In our own sport, the Big 'Cap once represented the most glittering of prizes. But nowadays its obvious candidates are more likely to head halfway round the world to contest staggering purses in the desert. While racing obviously represents a trifling branch of the soft power tree, the insouciance with which the Saudis could lay on a prize so much bigger than even the G1 Dubai World Cup means that we cannot be surprised by the recent experiences of golf and now soccer.
Yet whatever prompts the injection of cash, whether soft power or hard profit, everyone needs to remember that the lifeblood of all sport is investment of another kind: emotion. And if passion is treated as a commodity, you will ultimately invite disaffection. Because the one thing that can't be quantified on a balance sheet is the heart of a fan. That's about heritage, identity, formative experience.
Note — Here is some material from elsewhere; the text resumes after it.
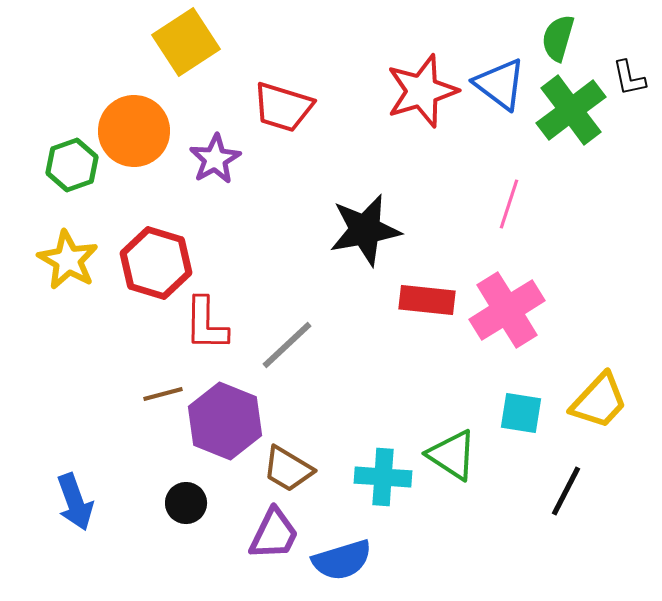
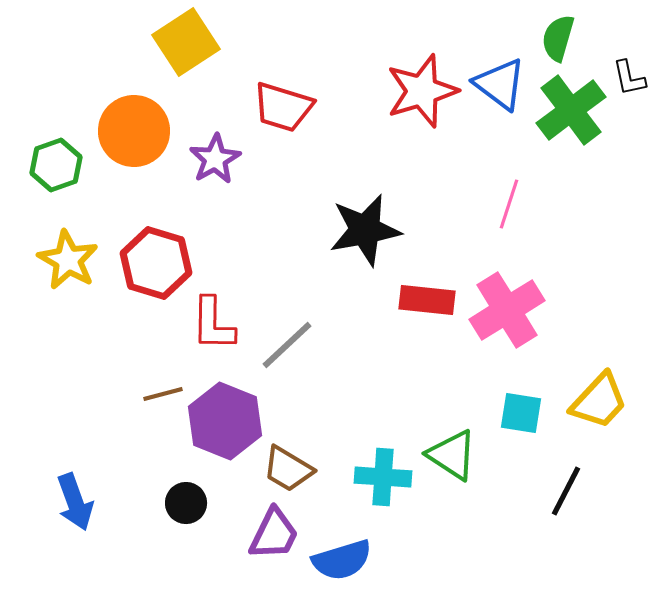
green hexagon: moved 16 px left
red L-shape: moved 7 px right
This is just as true of racetracks as it is of soccer clubs. Okay, so you might make more money in the short term, for instance, by cashing out one of the most cherished spectator experiences anywhere on the Turf, at Arlington Park. But if we end up with a bunch of soulless gaming facilities, which happen to maintain ancillary ovals in front of deserted concrete sheds, then in a generation or two we won't have a sport at all.
In a world where everything is for sale, then, a horse like Two Phil's (Hard Spun) stands heroically against the tide. He reminds us that sport often depends, for fan engagement, on things money can't buy: pluck and luck.
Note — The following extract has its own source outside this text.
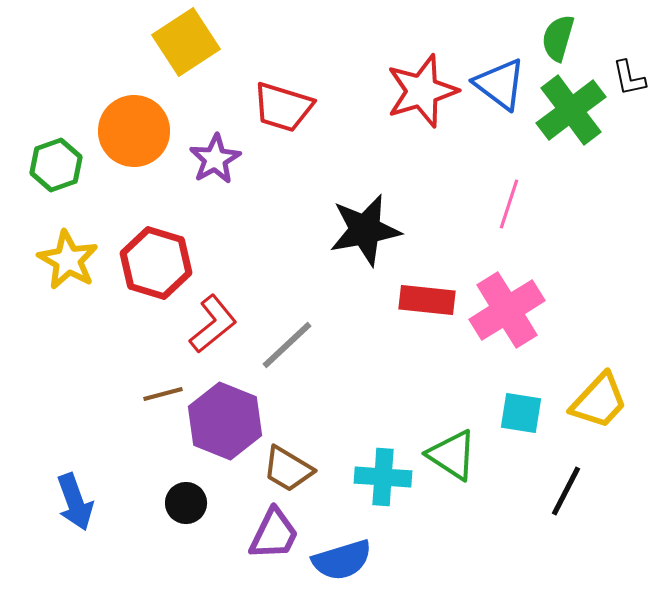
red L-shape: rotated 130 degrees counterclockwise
Reverting to soccer, a lot of American investors (accustomed to sealed franchises) were perplexed when proposals for a European Super League had to be abandoned overnight after the clubs' own fans furiously rejected the removal of jeopardy. They understood, as the club owners didn't, how vital it is that even the biggest clubs, if performing badly enough, should be vulnerable to relegation; and equally that the little guy, showing sufficient merit, can supplant the underachiever.
Imagine what the Kentucky Derby would be like if restricted to horses that either cost seven figures, or homebred by six-figure covers. As it was, we could root for a blue-collar hero, whose connections had in effect been evicted from their cherished Chicago circuit by the ruthlessness of the same company that hosted the Derby.
Two Phil's was bred from the only Thoroughbred ever bought by the Sagan family (for $40,000) and was ignored by every expert in Book 1. Yet he absorbed a pace that burned off all those around him, before seeing off all bar a single closer.
Unlike Hot Rod Charlie (Oxbow), who once changed hands for $17,000 before showing a similarly big heart on the Classic trail a couple of years ago, Two Phil's was not asked to grit out another Triple Crown race. Instead, he resumes his campaign Saturday, eyeing an open sophomore championship, in the GIII Ohio Derby.
It's a hop from Lake Michigan to Lake Erie for many around his ownership crew, who will doubtless have noticed that the GIII Chicago S.–a race, it goes without saying, formerly staged at Arlington–has found its latest sanctuary downriver from Ohio, at Ellis Park, while the Churchill team deal with other issues. Their initial efforts to do so included standing down not just Lord Miles (Curlin), who also resurfaces in the Ohio Derby, but even the champion juvenile.
To that extent, at least, they understand how community engagement is crucial to commercial viability. Because the one transfer window that will never close is the one that allows fans to take their hearts–not to mention their business–elsewhere.